Applicants must evidence recent study within the last five years. Plus, evidence of relevant, practical experience through the pre-entry portfolio (detailed below).
International applicants must have achieved an overall score of 6.5 in the academic version of IELTS. You should not achieve less than the equivalent of an IELTS academic score of 6.5 in each of the sections of reading, listening and speaking and 6.0 in the section of writing as an alternative to GCSE English Language.
All successful applicants will complete a Rehabilitation of Offenders form, Disclosure and Barring Service (DBS) check and Occupational Health Clearance.
All applications are considered by the admission team on an individual basis; consideration throughout the application process and during interview is also given to relevant additional educational achievements, life experience and transferable skills, alongside references, personal statements (utilising an annually reviewed checklist in accordance with values based recruitment criteria set by the NHS) and the overall interview score.

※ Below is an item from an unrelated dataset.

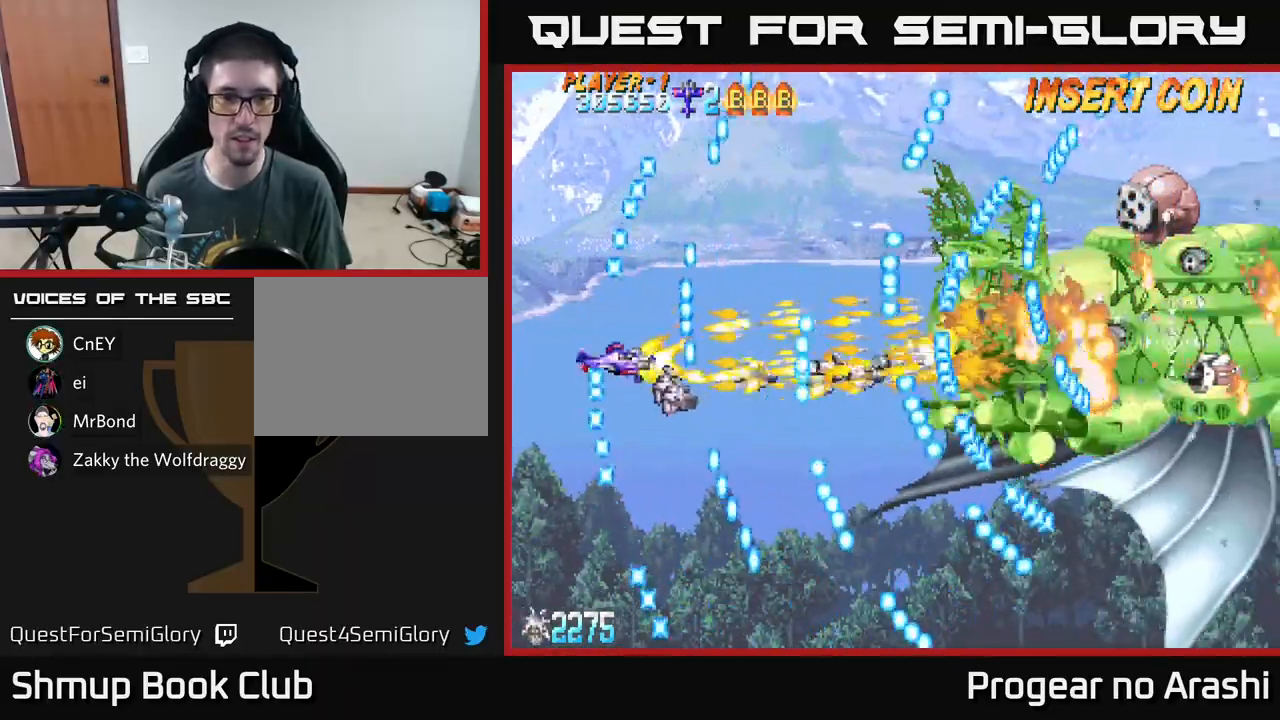
{"buttons": ["X"], "left_stick": "center", "events": [[83, "DPAD_RIGHT", "down"], [100, "DPAD_DOWN", "up"], [167, "DPAD_DOWN", "down"], [217, "DPAD_RIGHT", "up"], [283, "DPAD_DOWN", "up"]]}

Your personal statement is expected to demonstrate an insight into your chosen field of Nursing, including an understanding of care environments and current issues in contemporary nursing or health care. You should describe the concept of a professional attitude, effective communication skills, good time-management skills, and an awareness of your own strengths and weaknesses. An awareness of the NMC Code and the vision for the training of the future nurse and how this can support the delivery of high quality person centred care should be included. You should convey your ability to work both independently and as part of a team and demonstrate motivation and a commitment to preparing to study as a nurse, demonstrating an ability to solve problems and to think creatively in conveying a capacity for leadership and how this is important in the nursing profession.
Pre-Entry Portfolio: mandatory prior study and relevant experience
Download the Pre-Entry Portfolio here.
What is the portfolio and why do I need it?
The Nursing and Midwifery Council (NMC) requires all students on pre-registration nursing programmes to undertake a minimum of 4,600 hours of theory and practice.
This is normally achieved over a period of three years on a BSc pre-registration course. In order to ensure students on the accelerated two-year MSC programme can meet the NMC requirements for registration, you’ll need to complete 1,000 hours of both theory and practice prior to entry.
You’ll document and evidence your 1,000 hours in your pre-entry portfolio. We’ve designed the portfolio to assist you with both understanding the pre-entry requirements and compiling the evidence to help prepare you for the programme.
What does the portfolio consist of?
The pre-entry portfolio amounts to 500 hours of care related experience (practice) and 500 hours of academic study (theory) associated with the programme outcomes.
For your practice-based experience, you can undertake paid or voluntary work experience in a variety of care and health settings. For independent theoretical learning, we will provide candidates with access to online learning resources following your interview.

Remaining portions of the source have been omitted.